Work instructions: Rename "squares" to "powers" everywhere it appears in the records below, and leave all other text the same.

· · · ·

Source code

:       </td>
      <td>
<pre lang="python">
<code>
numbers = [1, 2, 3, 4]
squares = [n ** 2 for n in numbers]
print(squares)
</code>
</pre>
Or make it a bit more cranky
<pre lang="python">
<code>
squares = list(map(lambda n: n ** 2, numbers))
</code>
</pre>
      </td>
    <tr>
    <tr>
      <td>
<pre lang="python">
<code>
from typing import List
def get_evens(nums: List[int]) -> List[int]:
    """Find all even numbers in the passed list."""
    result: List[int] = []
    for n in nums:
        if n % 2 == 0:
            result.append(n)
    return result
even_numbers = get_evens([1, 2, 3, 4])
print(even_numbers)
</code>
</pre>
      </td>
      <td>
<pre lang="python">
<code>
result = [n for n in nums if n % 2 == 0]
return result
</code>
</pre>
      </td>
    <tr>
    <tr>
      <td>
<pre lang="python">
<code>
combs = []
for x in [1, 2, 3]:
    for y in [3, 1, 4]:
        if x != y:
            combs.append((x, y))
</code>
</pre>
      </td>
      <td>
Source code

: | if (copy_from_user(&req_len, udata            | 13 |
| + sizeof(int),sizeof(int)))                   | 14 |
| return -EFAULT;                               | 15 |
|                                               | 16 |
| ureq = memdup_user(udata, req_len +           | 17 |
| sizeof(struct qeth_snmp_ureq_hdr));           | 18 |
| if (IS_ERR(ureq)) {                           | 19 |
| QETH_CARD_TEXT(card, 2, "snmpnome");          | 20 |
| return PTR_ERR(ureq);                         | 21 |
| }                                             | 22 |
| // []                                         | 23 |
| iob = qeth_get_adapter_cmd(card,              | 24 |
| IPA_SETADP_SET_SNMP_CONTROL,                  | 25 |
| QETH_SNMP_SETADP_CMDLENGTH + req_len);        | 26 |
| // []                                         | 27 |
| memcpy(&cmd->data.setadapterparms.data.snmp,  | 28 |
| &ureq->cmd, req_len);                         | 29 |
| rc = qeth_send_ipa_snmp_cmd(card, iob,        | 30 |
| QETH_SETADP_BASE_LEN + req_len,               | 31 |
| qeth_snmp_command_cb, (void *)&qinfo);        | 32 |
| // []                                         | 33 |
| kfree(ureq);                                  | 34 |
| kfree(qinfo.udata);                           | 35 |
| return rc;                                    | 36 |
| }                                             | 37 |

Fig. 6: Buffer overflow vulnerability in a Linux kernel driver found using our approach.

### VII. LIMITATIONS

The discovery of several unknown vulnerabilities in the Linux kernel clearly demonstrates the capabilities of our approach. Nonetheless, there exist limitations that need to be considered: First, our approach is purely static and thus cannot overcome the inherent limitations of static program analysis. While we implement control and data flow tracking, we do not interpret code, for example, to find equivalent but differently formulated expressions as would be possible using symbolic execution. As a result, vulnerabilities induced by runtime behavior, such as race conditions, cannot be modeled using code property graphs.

· · · ·

Exercise solution:
Source code

:       </td>
      <td>
<pre lang="python">
<code>
numbers = [1, 2, 3, 4]
powers = [n ** 2 for n in numbers]
print(powers)
</code>
</pre>
Or make it a bit more cranky
<pre lang="python">
<code>
powers = list(map(lambda n: n ** 2, numbers))
</code>
</pre>
      </td>
    <tr>
    <tr>
      <td>
<pre lang="python">
<code>
from typing import List
def get_evens(nums: List[int]) -> List[int]:
    """Find all even numbers in the passed list."""
    result: List[int] = []
    for n in nums:
        if n % 2 == 0:
            result.append(n)
    return result
even_numbers = get_evens([1, 2, 3, 4])
print(even_numbers)
</code>
</pre>
      </td>
      <td>
<pre lang="python">
<code>
result = [n for n in nums if n % 2 == 0]
return result
</code>
</pre>
      </td>
    <tr>
    <tr>
      <td>
<pre lang="python">
<code>
combs = []
for x in [1, 2, 3]:
    for y in [3, 1, 4]:
        if x != y:
            combs.append((x, y))
</code>
</pre>
      </td>
      <td>
Source code

: | if (copy_from_user(&req_len, udata            | 13 |
| + sizeof(int),sizeof(int)))                   | 14 |
| return -EFAULT;                               | 15 |
|                                               | 16 |
| ureq = memdup_user(udata, req_len +           | 17 |
| sizeof(struct qeth_snmp_ureq_hdr));           | 18 |
| if (IS_ERR(ureq)) {                           | 19 |
| QETH_CARD_TEXT(card, 2, "snmpnome");          | 20 |
| return PTR_ERR(ureq);                         | 21 |
| }                                             | 22 |
| // []                                         | 23 |
| iob = qeth_get_adapter_cmd(card,              | 24 |
| IPA_SETADP_SET_SNMP_CONTROL,                  | 25 |
| QETH_SNMP_SETADP_CMDLENGTH + req_len);        | 26 |
| // []                                         | 27 |
| memcpy(&cmd->data.setadapterparms.data.snmp,  | 28 |
| &ureq->cmd, req_len);                         | 29 |
| rc = qeth_send_ipa_snmp_cmd(card, iob,        | 30 |
| QETH_SETADP_BASE_LEN + req_len,               | 31 |
| qeth_snmp_command_cb, (void *)&qinfo);        | 32 |
| // []                                         | 33 |
| kfree(ureq);                                  | 34 |
| kfree(qinfo.udata);                           | 35 |
| return rc;                                    | 36 |
| }                                             | 37 |

Fig. 6: Buffer overflow vulnerability in a Linux kernel driver found using our approach.

### VII. LIMITATIONS

The discovery of several unknown vulnerabilities in the Linux kernel clearly demonstrates the capabilities of our approach. Nonetheless, there exist limitations that need to be considered: First, our approach is purely static and thus cannot overcome the inherent limitations of static program analysis. While we implement control and data flow tracking, we do not interpret code, for example, to find equivalent but differently formulated expressions as would be possible using symbolic execution. As a result, vulnerabilities induced by runtime behavior, such as race conditions, cannot be modeled using code property graphs.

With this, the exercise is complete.